• _TEXT PASSAGE_
And the same thing will happen, if the Rays be reflected or refracted
successively by two or three or more Plane or Spherical Surfaces._
The Point from which Rays diverge or to which they converge may be
called their _Focus_. And the Focus of the incident Rays being given,
that of the reflected or refracted ones may be found by finding the
Refraction of any two Rays, as above; or more readily thus.
_Cas._ 1. Let ACB [in _Fig._ 4.] be a reflecting or refracting Plane,
and Q the Focus of the incident Rays, and Q_q_C a Perpendicular to that
Plane. And if this Perpendicular be produced to _q_, so that _q_C be
equal to QC, the Point _q_ shall be the Focus of the reflected Rays: Or
if _q_C be taken on the same side of the Plane with QC, and in
proportion to QC as the Sine of Incidence to the Sine of Refraction, the
Point _q_ shall be the Focus of the refracted Rays.
[Illustration: FIG. 4.]
_Cas._ 2. Let ACB [in _Fig._ 5.] be the reflecting Surface of any Sphere
whose Centre is E. Bisect any Radius thereof, (suppose EC) in T, and if
in that Radius on the same side the Point T you take the Points Q and
_q_, so that TQ, TE, and T_q_, be continual Proportionals, and the Point
Q be the Focus of the incident Rays, the Point _q_ shall be the Focus of
the reflected ones.
[Illustration: FIG. 5.]
_Cas._ 3. Let ACB [in _Fig._ 6.] be the refracting Surface of any Sphere
whose Centre is E. In any Radius thereof EC produced both ways take ET
and C_t_ equal to one another and severally in such Proportion to that
Radius as the lesser of the Sines of Incidence and Refraction hath to
the difference of those Sines. And then if in the same Line you find any
two Points Q and _q_, so that TQ be to ET as E_t_ to _tq_, taking _tq_
the contrary way from _t_ which TQ lieth from T, and if the Point Q be
the Focus of any incident Rays, the Point _q_ shall be the Focus of the
refracted ones.
[Illustration: FIG. 6.]
And by the same means the Focus of the Rays after two or more Reflexions
or Refractions may be found.

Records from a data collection

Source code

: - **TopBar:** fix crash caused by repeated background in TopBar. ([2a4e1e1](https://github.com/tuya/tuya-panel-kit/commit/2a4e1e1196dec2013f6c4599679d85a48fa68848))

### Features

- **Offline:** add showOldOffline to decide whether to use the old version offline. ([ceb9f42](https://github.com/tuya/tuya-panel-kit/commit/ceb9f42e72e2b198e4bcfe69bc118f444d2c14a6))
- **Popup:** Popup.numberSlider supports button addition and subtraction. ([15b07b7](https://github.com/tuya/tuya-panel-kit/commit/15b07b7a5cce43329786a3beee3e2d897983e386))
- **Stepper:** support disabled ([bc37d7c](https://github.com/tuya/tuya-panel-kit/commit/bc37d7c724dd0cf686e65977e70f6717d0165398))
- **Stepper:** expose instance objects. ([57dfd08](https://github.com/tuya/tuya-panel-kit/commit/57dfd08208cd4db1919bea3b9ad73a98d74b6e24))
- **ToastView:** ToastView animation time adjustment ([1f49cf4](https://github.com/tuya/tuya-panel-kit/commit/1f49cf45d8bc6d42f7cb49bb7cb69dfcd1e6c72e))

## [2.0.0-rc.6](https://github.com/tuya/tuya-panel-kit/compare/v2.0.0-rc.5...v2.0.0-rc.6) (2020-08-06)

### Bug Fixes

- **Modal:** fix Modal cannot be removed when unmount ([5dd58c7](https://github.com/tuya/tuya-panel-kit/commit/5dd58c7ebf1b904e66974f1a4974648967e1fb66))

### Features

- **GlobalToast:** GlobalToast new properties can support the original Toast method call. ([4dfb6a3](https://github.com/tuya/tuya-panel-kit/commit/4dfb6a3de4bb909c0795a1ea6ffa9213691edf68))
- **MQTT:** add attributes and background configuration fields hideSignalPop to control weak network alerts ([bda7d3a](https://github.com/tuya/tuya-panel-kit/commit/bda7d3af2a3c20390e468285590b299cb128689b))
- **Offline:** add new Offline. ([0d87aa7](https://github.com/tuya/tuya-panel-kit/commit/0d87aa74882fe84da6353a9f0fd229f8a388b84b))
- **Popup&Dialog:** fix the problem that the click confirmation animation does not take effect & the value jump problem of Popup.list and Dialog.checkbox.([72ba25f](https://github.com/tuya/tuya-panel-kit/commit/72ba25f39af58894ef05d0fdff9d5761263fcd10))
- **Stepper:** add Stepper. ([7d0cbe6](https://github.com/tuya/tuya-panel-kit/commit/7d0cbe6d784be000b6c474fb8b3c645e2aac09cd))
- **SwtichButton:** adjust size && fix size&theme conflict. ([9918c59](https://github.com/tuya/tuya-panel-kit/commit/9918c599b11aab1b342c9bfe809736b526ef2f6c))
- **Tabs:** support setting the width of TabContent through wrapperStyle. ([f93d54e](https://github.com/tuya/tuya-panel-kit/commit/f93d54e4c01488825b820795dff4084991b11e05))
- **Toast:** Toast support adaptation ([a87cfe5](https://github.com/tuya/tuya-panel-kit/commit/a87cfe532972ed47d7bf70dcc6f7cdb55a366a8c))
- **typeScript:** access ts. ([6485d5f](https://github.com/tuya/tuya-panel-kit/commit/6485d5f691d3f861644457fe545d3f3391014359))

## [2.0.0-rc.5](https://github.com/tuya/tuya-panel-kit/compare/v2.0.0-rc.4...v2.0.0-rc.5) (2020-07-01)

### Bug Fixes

• _TO DO_
Can you answer these questions on the passage about the focus of rays, numbering each answer to match?
1. What may the point from which rays diverge or to which they converge be called?
2. For a reflecting plane, what must _q_C be equal to for _q_ to be the focus of the reflected rays?
3. For the reflecting surface of a sphere, which radius is given as the example to bisect in T?
The listing stands apart from the text and is separate material.

• _WRITTEN ANSWER_
1. Their Focus.
2. QC.
3. EC.